Lavori Pubblici

Grandi imprese, mercato interno crollato, regge solo chi va all'estero

Anticipazione sulla Top 25 delle Classifiche 2013 di Aldo Norsa/Guamari: fatturato aggregato stabile, ma la redditività crolla (utile netto a -46% ed Ebitda a -20%) - Nasce il colosso Salini-Impregilo

Il mercato italiano, i grandi appalti e la nuova costruzione immobiliare, non sono più da anni in grado di reggere le grandi e medie imprese di costruzione.
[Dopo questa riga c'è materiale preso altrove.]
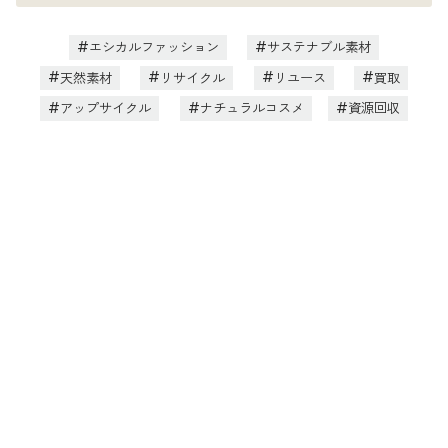
エシカルファッション
サステナブル素材
天然素材
リサイクル
リユース
買取
アップサイクル
ナチュラルコスメ
資源回収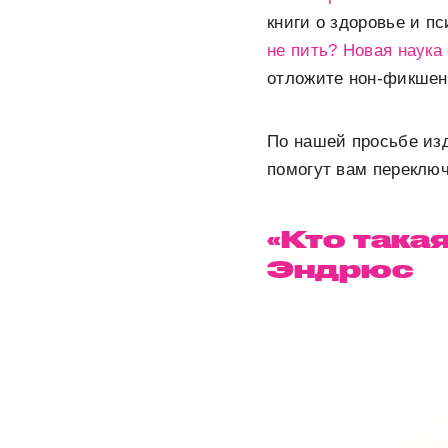
книги о здоровье и п
не пить? Новая наука
отложите нон-фикшен
По нашей просьбе из
помогут вам переключ
«Кто така
Эндрюс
La sopravvivenza, e in alcuni casi la crescita. è alimentata quasi esclusivamente dai lavori all'estero.
La nuova conferma viene dall'anticipazione delle "Classifiche 2013" di Aldo Norsa-Guamari, riportate nel numero 31-32 di «Edilizia e Territorio» (il dossier completo uscirà a ottobre): per le prime 25 imprese per giro d'affari 2012, il fatturato resta fermo, e la quota estera sale dal 41 al 47%. E anche spulciando i nomi si scopre che dietro le crescite più rilevanti (tra queste Salini, Condotte, Rizzani) c'è quasi sempre l'estero.
Sull'Italia pesa anche il progressivo tramonto dell'era delle concessioni affidate senza gara alle grandi e medie imprese italiane prima delle direttive Ue, maxi-lavori come la Tav, le metrpolitane di Genova e Napoli, i lavori del Mose e di Venezia, tutte commesse esaurite o in via di esaurimento.
Dalla lista della Top 25 escono per crisi conclamata Unieco, Coopsette, Impresa Spa e Bentini, dopo che l'anno scorso erano "saltate" Consorzio Etruria, Dec e Btp.
Quattro le imprese, in questa classifica di vertice, che hanno chiuso l'ultimo bilancio (2012) in perdita: Bonatti, Pavimental, Ics Grandi Lavori e Cooperativa di costruzioni. Ma per tutta la Top 25 la redditività è in crollo, con utile netto a -46% ed Ebitda a -20 per cento.